Het aantal inwoners van een stad wordt gegeven door de formule `A = 25000 * 1,1^t` , waarbij `A` het aantal inwoners op tijdstip `t` (in jaren) is, met `t = 0` op 1 januari 2015.

a

Hoeveel inwoners heeft de stad op 1 januari 2025?

b

Hoeveel inwoners heeft de stad op 1 augustus 2025?

c

Hoe groot is de groeifactor per jaar?

d

Hoe groot is het groeipercentage per maand?

e

Bereken het aantal inwoners op 1 januari in de jaren 2010 en 2005.

Opgave 8

Een kolonie bacteriën groeit exponentieel.
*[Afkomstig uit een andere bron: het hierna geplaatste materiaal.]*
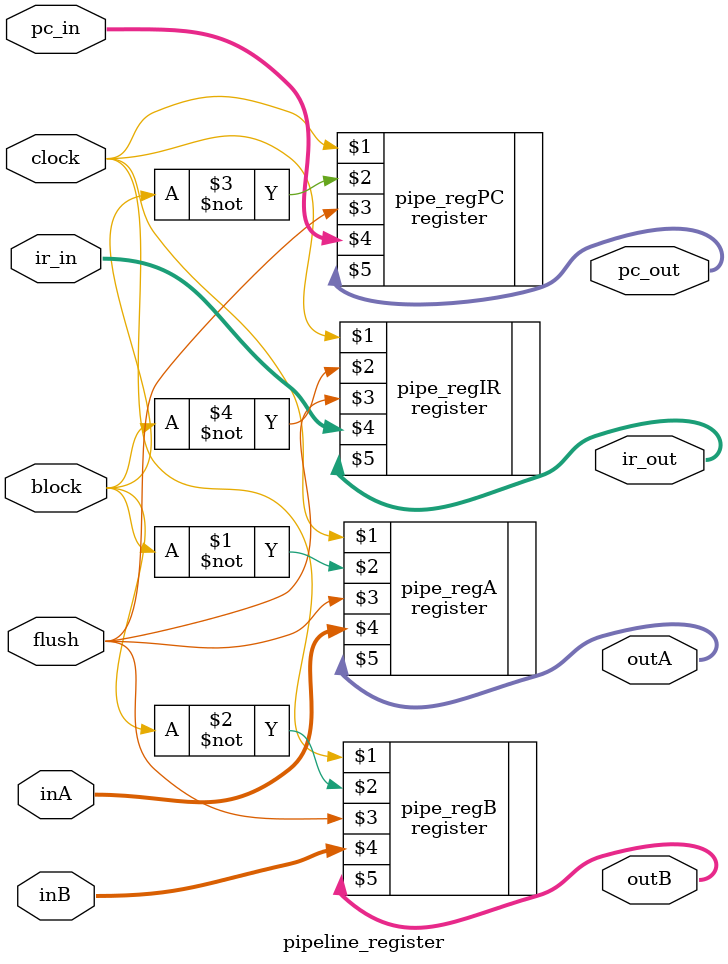
<source format=v>
module pipeline_register(outA, outB, pc_out, ir_out, inA, inB, pc_in, ir_in, clock, flush, block);
	
	input clock, flush, block;
	input [31:0] inA, inB, pc_in, ir_in;
	output [31:0] outA, outB, pc_out, ir_out;
	
	// values
	register pipe_regA( clock, ~block, flush, inA, outA);
	register pipe_regB( clock, ~block, flush, inB, outB);
	
	// PC
	register pipe_regPC(clock, ~block, flush, pc_in, pc_out);
	
	// instruction
	register pipe_regIR(clock, ~block, flush, ir_in, ir_out);
	

endmodule 
</source>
In drie uur tijd is het aantal gegroeid van `1200` naar `3000` .

a

Hoeveel bedraagt de groeifactor per `3` uur?

b

Bereken het groeipercentage per uur.

c

Welke formule kun je opstellen voor de groei van deze kolonie als `H` de hoeveelheid bacteriën en `t` de tijd in uren is. Neem `t = 0` op het moment dat er `1200` bacteriën zijn.

d

Op welk moment waren er nog `600` bacteriën?

Opgave 9

Sinds het begin van de jaartelling is de wereldbevolking steeds sneller gegroeid. Het aantal van `300`  miljoen aardbewoners aan het begin van de jaartelling verdubbelde zich in vijftienhonderd jaar. In 1750 waren er `800` miljoen mensen en vijftig jaar later zelfs `1,2`  miljard. Niet langer dan `150` jaar later was het aantal mensen op aarde opnieuw verdubbeld (tot `2,4` miljard in 1950). In 1986 telde de wereldbevolking `4,8` miljard mensen. In 1997 waren er `1` miljard mensen meer dan in 1986. In 2000 waren er `6` miljard mensen en in 2050 zal de aarde wellicht circa `9` miljard mensen tellen.

a

Bereken voor de periodes 1500-1750, 1750-1800 en 1986-1997 het groeipercentage per jaar.

b

In welke periodes is de wereldbevolking verdubbeld?

c

Bereken voor deze periodes het groeipercentage per jaar.

Opgave 10

Op 1 januari 2012 heeft iemand een kapitaal van € 7969,24 op zijn spaarrekening staan. Het kapitaal staat al jaren vast tegen een rente van `6` %. De rente wordt ieder jaar bijgeschreven.

a

In welk jaar had het kapitaal een grootte van € 5618,00?

b

Bereken de grootte van het kapitaal op 1 januari 2011, 1 januari 2010 en 1 januari 2009.

c

De spaarder heeft waarschijnlijk een rond bedrag ingelegd toen hij begon met sparen. Wanneer, denk je, is hij begonnen? En met welk bedrag?